PROVIDED INFORMATION
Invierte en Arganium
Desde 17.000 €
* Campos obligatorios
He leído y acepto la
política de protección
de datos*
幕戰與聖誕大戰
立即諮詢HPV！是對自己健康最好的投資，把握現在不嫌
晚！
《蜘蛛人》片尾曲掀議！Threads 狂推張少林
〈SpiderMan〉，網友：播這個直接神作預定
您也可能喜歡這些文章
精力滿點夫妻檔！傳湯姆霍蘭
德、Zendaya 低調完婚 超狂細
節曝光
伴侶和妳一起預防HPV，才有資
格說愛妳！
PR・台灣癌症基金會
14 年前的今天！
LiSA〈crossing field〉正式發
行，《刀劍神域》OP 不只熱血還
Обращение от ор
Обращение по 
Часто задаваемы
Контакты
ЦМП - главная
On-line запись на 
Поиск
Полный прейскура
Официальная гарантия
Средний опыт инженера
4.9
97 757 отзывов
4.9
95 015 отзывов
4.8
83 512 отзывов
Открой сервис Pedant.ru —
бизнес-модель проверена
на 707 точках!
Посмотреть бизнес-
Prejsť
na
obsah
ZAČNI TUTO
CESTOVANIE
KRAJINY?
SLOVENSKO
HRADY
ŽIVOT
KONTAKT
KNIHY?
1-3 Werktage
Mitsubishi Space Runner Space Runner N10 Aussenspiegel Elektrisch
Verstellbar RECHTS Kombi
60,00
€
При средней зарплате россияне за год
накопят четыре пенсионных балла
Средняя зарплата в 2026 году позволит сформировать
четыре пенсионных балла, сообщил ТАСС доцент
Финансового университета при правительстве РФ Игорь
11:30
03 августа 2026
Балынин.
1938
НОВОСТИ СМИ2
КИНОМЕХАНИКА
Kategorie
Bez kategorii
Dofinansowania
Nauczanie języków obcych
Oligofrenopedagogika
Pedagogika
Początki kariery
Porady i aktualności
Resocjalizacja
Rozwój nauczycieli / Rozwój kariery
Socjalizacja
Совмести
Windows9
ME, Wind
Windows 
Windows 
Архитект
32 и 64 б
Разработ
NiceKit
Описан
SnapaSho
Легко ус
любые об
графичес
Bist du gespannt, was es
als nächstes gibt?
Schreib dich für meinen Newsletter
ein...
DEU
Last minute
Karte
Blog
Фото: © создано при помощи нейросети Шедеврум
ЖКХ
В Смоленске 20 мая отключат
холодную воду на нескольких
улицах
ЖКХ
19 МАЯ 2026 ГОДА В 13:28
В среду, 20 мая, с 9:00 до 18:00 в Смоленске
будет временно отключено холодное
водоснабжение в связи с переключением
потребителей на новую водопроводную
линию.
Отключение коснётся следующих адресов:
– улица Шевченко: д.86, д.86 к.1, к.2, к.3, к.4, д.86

REQUIRED WORK
Reproduce the listing in full. Keep it exactly as written.

OUTPUT OF THE TASK
Invierte en Arganium
Desde 17.000 €
* Campos obligatorios
He leído y acepto la
política de protección
de datos*
幕戰與聖誕大戰
立即諮詢HPV！是對自己健康最好的投資，把握現在不嫌
晚！
《蜘蛛人》片尾曲掀議！Threads 狂推張少林
〈SpiderMan〉，網友：播這個直接神作預定
您也可能喜歡這些文章
精力滿點夫妻檔！傳湯姆霍蘭
德、Zendaya 低調完婚 超狂細
節曝光
伴侶和妳一起預防HPV，才有資
格說愛妳！
PR・台灣癌症基金會
14 年前的今天！
LiSA〈crossing field〉正式發
行，《刀劍神域》OP 不只熱血還
Обращение от ор
Обращение по 
Часто задаваемы
Контакты
ЦМП - главная
On-line запись на 
Поиск
Полный прейскура
Официальная гарантия
Средний опыт инженера
4.9
97 757 отзывов
4.9
95 015 отзывов
4.8
83 512 отзывов
Открой сервис Pedant.ru —
бизнес-модель проверена
на 707 точках!
Посмотреть бизнес-
Prejsť
na
obsah
ZAČNI TUTO
CESTOVANIE
KRAJINY?
SLOVENSKO
HRADY
ŽIVOT
KONTAKT
KNIHY?
1-3 Werktage
Mitsubishi Space Runner Space Runner N10 Aussenspiegel Elektrisch
Verstellbar RECHTS Kombi
60,00
€
При средней зарплате россияне за год
накопят четыре пенсионных балла
Средняя зарплата в 2026 году позволит сформировать
четыре пенсионных балла, сообщил ТАСС доцент
Финансового университета при правительстве РФ Игорь
11:30
03 августа 2026
Балынин.
1938
НОВОСТИ СМИ2
КИНОМЕХАНИКА
Kategorie
Bez kategorii
Dofinansowania
Nauczanie języków obcych
Oligofrenopedagogika
Pedagogika
Początki kariery
Porady i aktualności
Resocjalizacja
Rozwój nauczycieli / Rozwój kariery
Socjalizacja
Совмести
Windows9
ME, Wind
Windows 
Windows 
Архитект
32 и 64 б
Разработ
NiceKit
Описан
SnapaSho
Легко ус
любые об
графичес
Bist du gespannt, was es
als nächstes gibt?
Schreib dich für meinen Newsletter
ein...
DEU
Last minute
Karte
Blog
Фото: © создано при помощи нейросети Шедеврум
ЖКХ
В Смоленске 20 мая отключат
холодную воду на нескольких
улицах
ЖКХ
19 МАЯ 2026 ГОДА В 13:28
В среду, 20 мая, с 9:00 до 18:00 в Смоленске
будет временно отключено холодное
водоснабжение в связи с переключением
потребителей на новую водопроводную
линию.
Отключение коснётся следующих адресов:
– улица Шевченко: д.86, д.86 к.1, к.2, к.3, к.4, д.86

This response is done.